What are the implications of this cash economy? What are the implications of so much cash being available?
The implications are, for the most part, very very positive. I’m going to go very much along the lines of the other folks that we know who are positive on the Chinese economy, and I’ll paraphrase Jim O’Neill, the former chairman of Goldman Sachs. When asked about this idea of whether China’s economy is going to crash, whether there’s some kind of an economic disaster on the horizon, his answer is: I think it’s ridiculous. China is clearly slowing in certain areas, but most of the reason it’s slowing is because the policymakers deliberately want it to slow, and get China readjusted. So as I’ve said for the past two years, China is never going to land anytime soon. So no hard landing in China, and I agree with that 100%.

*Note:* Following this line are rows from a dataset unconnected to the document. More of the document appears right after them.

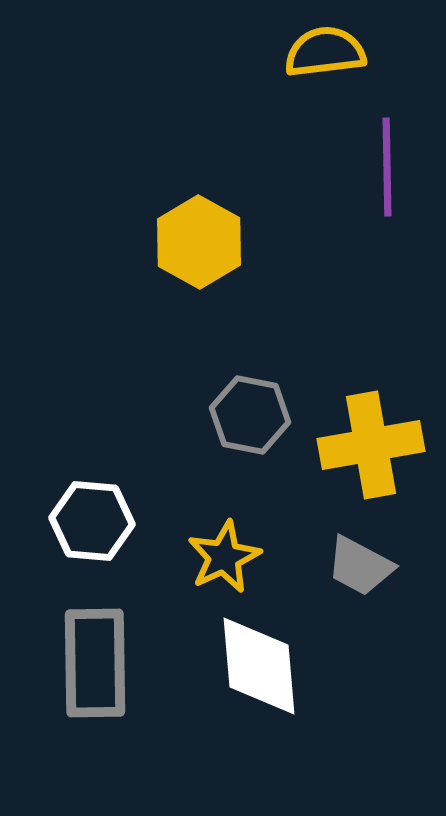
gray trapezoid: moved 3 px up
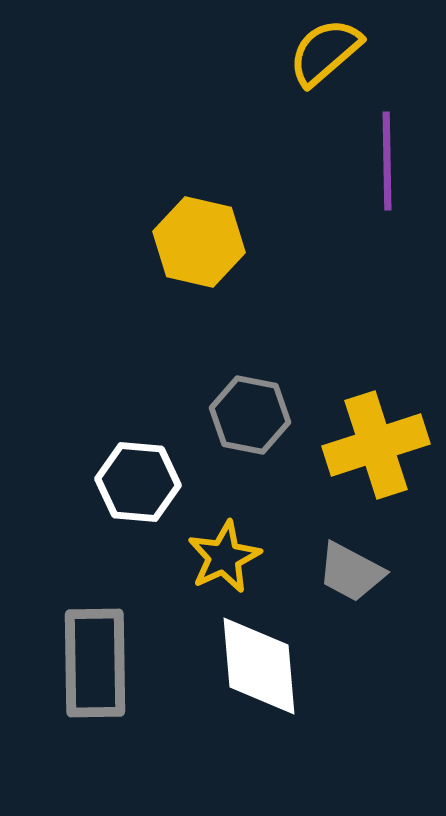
yellow semicircle: rotated 34 degrees counterclockwise
purple line: moved 6 px up
yellow hexagon: rotated 16 degrees counterclockwise
yellow cross: moved 5 px right; rotated 8 degrees counterclockwise
white hexagon: moved 46 px right, 39 px up
gray trapezoid: moved 9 px left, 6 px down
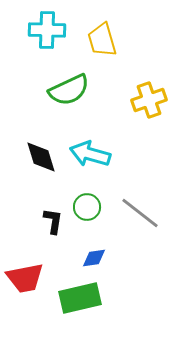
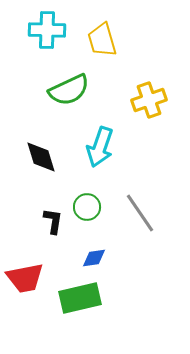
cyan arrow: moved 10 px right, 7 px up; rotated 87 degrees counterclockwise
gray line: rotated 18 degrees clockwise
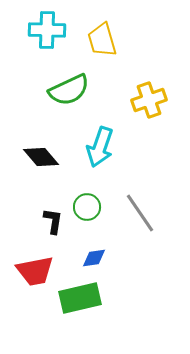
black diamond: rotated 24 degrees counterclockwise
red trapezoid: moved 10 px right, 7 px up
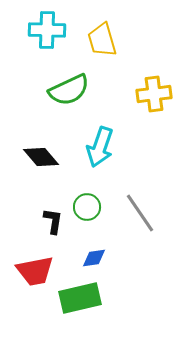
yellow cross: moved 5 px right, 6 px up; rotated 12 degrees clockwise
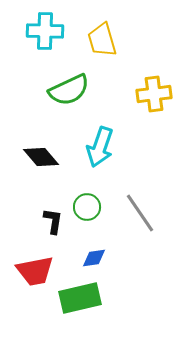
cyan cross: moved 2 px left, 1 px down
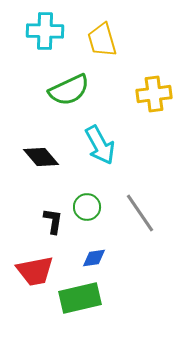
cyan arrow: moved 2 px up; rotated 48 degrees counterclockwise
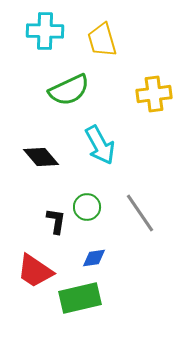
black L-shape: moved 3 px right
red trapezoid: rotated 45 degrees clockwise
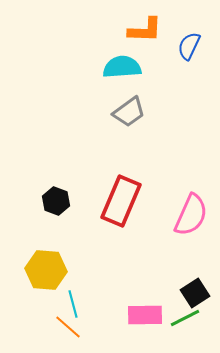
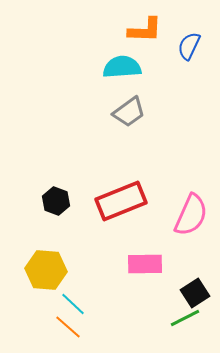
red rectangle: rotated 45 degrees clockwise
cyan line: rotated 32 degrees counterclockwise
pink rectangle: moved 51 px up
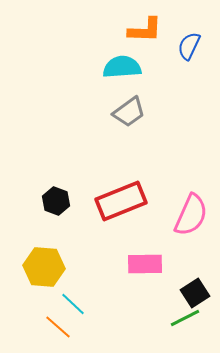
yellow hexagon: moved 2 px left, 3 px up
orange line: moved 10 px left
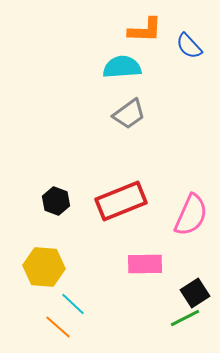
blue semicircle: rotated 68 degrees counterclockwise
gray trapezoid: moved 2 px down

What other things about the Chinese economy should readers be aware of?
I don’t think anybody realizes that China’s private sector GDP as a percentage of total GDP is now larger than manufacturing, and larger than agriculture. You keep hearing in the newspapers and in a lot of official analysis from official statistics that China’s domestic economy needs to grow, and needs to decrease its reliance on the national-level infrastructure spending, and government spending and SOEs. You still read this in mainstream media articles, as if it hasn’t happened yet. And I’m telling you it’s already happened. China’s private sector GDP is now the largest sector and percentage of GDP compared to any other sector in the country. The private sector is booming. The private sector is also three times more profitable, for example, than SOEs.
Another example is China’s exports. So we say, oh, we’re worried about China’s exports, China’s exports are declining. Well, we know China’s exports are on a decline, and we know that there’s rising labor costs in China, so China’s products are getting more expensive, so China’s exports are declining because they’re not as competitive as they were. And that’s all we hear in the narrative. But what we need to remember in the narrative is that China’s export sector, as a percentage of GDP, is half of what it was ten years ago. Ten years ago China’s exports were 23% of GDP. Today they’re only 11% of GDP. So you can talk to me about how exports are declining, but in terms of how much of an impact that makes on overall GDP, and how much it tells us about the overall health of the economy – it’s half as important as it was just ten years ago. These are things, I believe, very few people factor into their fundamental understandings and forecasting of what’s happening in China.